The elitist charge came about from all the supposedly secret activities of the Carnival royalty and especially the various Grand Krewes, whose membership — and parties, especially — were by invitation only. Year after year, many outsiders would read The Commercial Appeal (Memphis newspaper) stories of fancy-dress balls and dinners and dances held by mysterious-sounding, Egyptian-themed Krewes, and wonder, why they could not attend those parties or have their daughters debut in these certain circles; this sense of separation within the Memphis community led to charges of elitism.

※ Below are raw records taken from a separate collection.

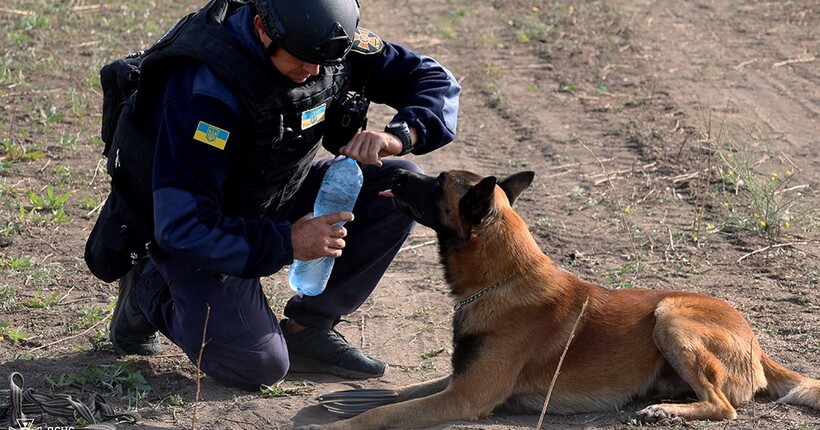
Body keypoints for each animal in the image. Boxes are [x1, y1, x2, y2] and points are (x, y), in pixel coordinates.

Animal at [302, 170, 820, 428]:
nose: (393, 172)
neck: (504, 278)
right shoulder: (461, 380)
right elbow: (404, 392)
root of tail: (755, 342)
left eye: (435, 183)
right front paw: (353, 400)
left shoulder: (468, 396)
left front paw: (337, 426)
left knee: (724, 405)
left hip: (669, 317)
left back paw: (667, 412)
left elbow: (388, 413)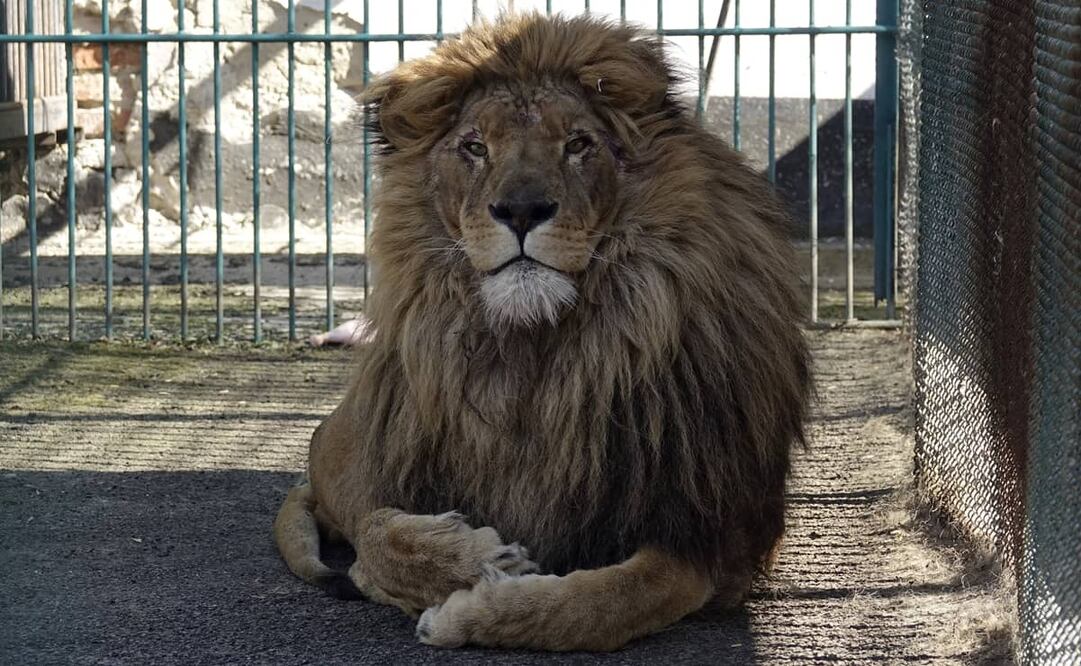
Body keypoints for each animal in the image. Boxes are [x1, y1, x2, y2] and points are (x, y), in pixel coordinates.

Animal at [274, 13, 811, 652]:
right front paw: (479, 561)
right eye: (474, 147)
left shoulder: (709, 535)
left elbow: (596, 604)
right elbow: (377, 536)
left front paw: (467, 613)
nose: (522, 210)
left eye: (578, 144)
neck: (541, 352)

==Carnival Memphis today==
By the later twentieth century Carnival Memphis had the general reputation of having dwindled down to nothing but a series of formal debutante parties at the various private social and country clubs, consisting largely of the city's elite gathering together to promote an event that "was once, but no longer", and it was truly living out its twilight years. Gone were the parades, the grand parties, the fireworks, the midway, and the hustle and bustle of an entire metropolitan area to promote itself and to gather together to take part in such a great event.

However, as Carnival officials grew more and more aware about certain negative issues surrounding the event and its severely declining reputation, they began actually implementing steps over the years to bring outsiders into their realm. More and more Carnival events are now open to the public. African-American Memphians are beginning to take part, and Carnival had one black Krewe, Cotton Makers' (currently Kemet) Jubilee, from 1982 to 2007. Also, Carnival has begun selecting local charities and organizing special events just for Carnival krewes, with each charity receiving a monetary donation.

Seventy-four years later, the mission of Carnival remains much the same as it was in 1931-to recognize and promote an industry that has a major economic impact on the Mid-South community, and to promote the City of Memphis as a great place to live and work, and to cause an annual celebration in honor of that industry and the people of the Mid-South. The general motto of Carnival Memphis is "Convivium Cum Propositione," Latin for "The Party with a Purpose!". According to Jim Cole, who lived in Memphis from the mid-1950s to the early 1960s and attended numerous Cotton Carnivals, "Elvis Presley was a major headline entertainer during the mid 1950s".

Despite the efforts of many prominent Memphians, many Carnival Krewes have ceased operations in recent years.